「賃上げ」2023年はどうなる? 企業トップに聞いた  “期待”の一方で…家計を苦しめる「物価高」【大阪発】

経済・ビジネス

2022年は円安に物価高と経済にとっては大変な年だったが、2023年の景気はどうなるのか、そして気になるお給料は上がるのか…企業のトップに直接、聞いた。

坂本龍斗キャスター:
関西の大企業のトップなどが集まる大阪新年互礼会。オンラインでの開催が続いていましたが、3年ぶりに実際に集まっての開催です


4日に開かれた恒例の新年互礼会。関西経済界のトップや、大阪の吉村知事らが顔をそろえた。

吉村洋文 大阪府知事:
年男の吉村でございます。大阪が元気にならないと日本が元気にならない今年一年いろんな課題があろうかと思いますが皆さんと一緒に成長する大阪、元気な大阪をつくっていきたいと思います


2022年から家計を直撃している円安、そして物価高。 年明けに一時1ドル129円台と7カ月ぶりの円高水準となったが、物価高はことしも続く見通しで4月までに7000品目を超える食品が値上げ予定だ。


消費の冷え込みも懸念される中、うさぎ年にちなんで経済は「飛躍の年」となるのか?関西企業のトップに聞いた。

サントリー 鳥井信吾副会長:
これは、世界情勢がだんだん安定ていくだろうと。(今年は)コロナの前に戻っていって、コロナの時のことを払しょくして今度は回復期に入っていくやろうと


景気回復のカギとして挙げたのはインバウンドだった。


ダイキン工業 高橋孝一専務執行役員:
やはり景気は安定的にはいくと思うんですけど、起爆剤になりえるのはひとつ、インバウンドかなと思っておりますので


新型コロナで落ち込んだインバウンドの回復に期待を寄せる声は、ほかにも多く聞かれた。

ロイヤルホテル 蔭山秀一社長:
ぜひとも旅行・外食・宴会、積極的に活動して全員で盛り上がって欲しいと思います


景気回復への期待の声がある一方、カセットコンロなどを販売する企業はまだまだ厳しい見方をしている。

岩谷産業 牧野明次会長:
非常に難しい段階に来ているのではないか。海外での紛争の問題、エネルギーの高騰がそれによって起きている。回復するのはなかなか難しい状況にあるのではないか。慎重に進みたい


そんな中で、気になるのは「従業員の給料は上がるのか」ということだが…。

関西経済連合会 松本正義会長:
賃上げや!と賃上げしなさいと言ってます

 

 

 と、関西経済界のトップが「賃上げの大号令」だ。
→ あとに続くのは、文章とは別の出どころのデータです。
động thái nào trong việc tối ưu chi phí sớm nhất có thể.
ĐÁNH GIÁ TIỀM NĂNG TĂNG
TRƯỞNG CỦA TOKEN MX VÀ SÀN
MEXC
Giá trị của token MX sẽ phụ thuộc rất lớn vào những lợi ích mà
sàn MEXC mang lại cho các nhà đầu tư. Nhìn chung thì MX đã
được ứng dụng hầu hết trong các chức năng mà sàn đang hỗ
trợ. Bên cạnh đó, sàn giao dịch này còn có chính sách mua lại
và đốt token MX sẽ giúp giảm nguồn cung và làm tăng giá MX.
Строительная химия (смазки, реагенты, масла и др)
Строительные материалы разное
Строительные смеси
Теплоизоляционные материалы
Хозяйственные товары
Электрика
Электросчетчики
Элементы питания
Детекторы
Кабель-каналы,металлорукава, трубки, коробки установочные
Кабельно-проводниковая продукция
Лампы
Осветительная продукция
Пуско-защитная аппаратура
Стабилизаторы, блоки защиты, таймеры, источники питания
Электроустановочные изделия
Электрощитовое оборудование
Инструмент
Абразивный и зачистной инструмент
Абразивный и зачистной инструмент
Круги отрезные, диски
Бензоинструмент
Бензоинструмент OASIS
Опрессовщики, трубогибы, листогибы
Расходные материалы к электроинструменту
さらに、経済の専門家は賃上げの見通しについてこう分析しています。

りそな総合研究所 荒木秀之主席研究員:
賃上げやると思います。社会全体の機運もそうですし、政府からの要請もある。かつ企業にとっては、社員がかなり物価上昇で苦しんでいるというところもありますので上がってくると思うんですけれども、ただかなりバラつきが出るかと…。大企業中心かつ戻りの早い業種が中心というところになると思うので、全般的に上がるかどうかはかなりクエスチョンマーク


関西の企業は「賃上げ」するんでしょうか、4日取材に応じてくれた経営者たちの回答はおおむね賃上げムードの一方でした。
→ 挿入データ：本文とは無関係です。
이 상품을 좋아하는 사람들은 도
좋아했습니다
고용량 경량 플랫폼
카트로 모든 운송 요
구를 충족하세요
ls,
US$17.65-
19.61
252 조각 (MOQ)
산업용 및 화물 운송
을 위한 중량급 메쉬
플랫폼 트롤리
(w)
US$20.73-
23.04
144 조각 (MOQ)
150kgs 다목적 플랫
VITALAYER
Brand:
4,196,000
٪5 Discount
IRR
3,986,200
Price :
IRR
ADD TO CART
大和ハウス工業は新入社員の給与は2万円アップするということだ。従業員の給与の底上げをする見通しだ。ダイキン工業は賃上げするとしている。ただ世の中のほとんどの企業が「中小企業」なので経済全体が活性化しないと、そこの賃上げが出来ないと話した。


2022年11月の消費者物価指数は3.7%の上昇で、これは40年11か月ぶりの水準となる。2023年の4月以降、家計負担についてはさらに4万円の負担が増えるという見通しが出ており、これでは実質、給与上がったことにならなさそうだ。
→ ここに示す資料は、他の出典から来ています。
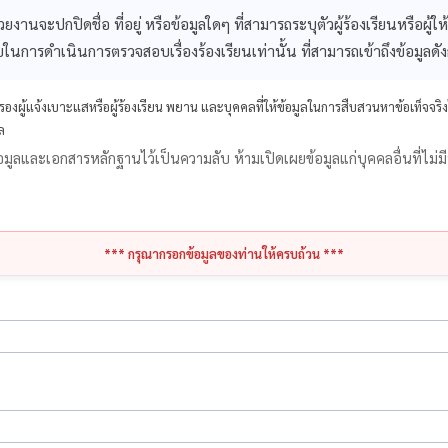
งานจะปกปิดชื่อ ที่อยู่ หรือข้อมูลใดๆ ที่สามารถระบุตัวผู้ร้องเรียนหรือผู้ให้ข
บในการดำเนินการตรวจสอบเรื่องร้องเรียนเท่านั้น ที่สามารถเข้าถึงข้อมูลดัง
งผู้แจ้งเบาะแสหรือผู้ร้องเรียน พยาน และบุคคลที่ให้ข้อมูลในการสืบสวนหาข้อเท็จจริง
ล
กษาข้อมูลและเอกสารหลักฐานไว้เป็นความลับ ห้ามเปิดเผยข้อมูลแก่บุคคลอื่นที่ไม่มี
*** กรุณากรอกข้อมูลของท่านให้ครบถ้วน ***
となると賃金が上がっても家計は厳しいのか、専門家に聞いた。 りそな総合研究所の荒木さんによると2023年の家計は我慢が続きそうとみているようだ。賃上げについては業種別というよりも、“物価手当”による一時金などでの支給が多くなるのでは…との見方も聞かれた。


スタートを切った2023年、私たちの生活にどんな変化があるのか注目していきたい。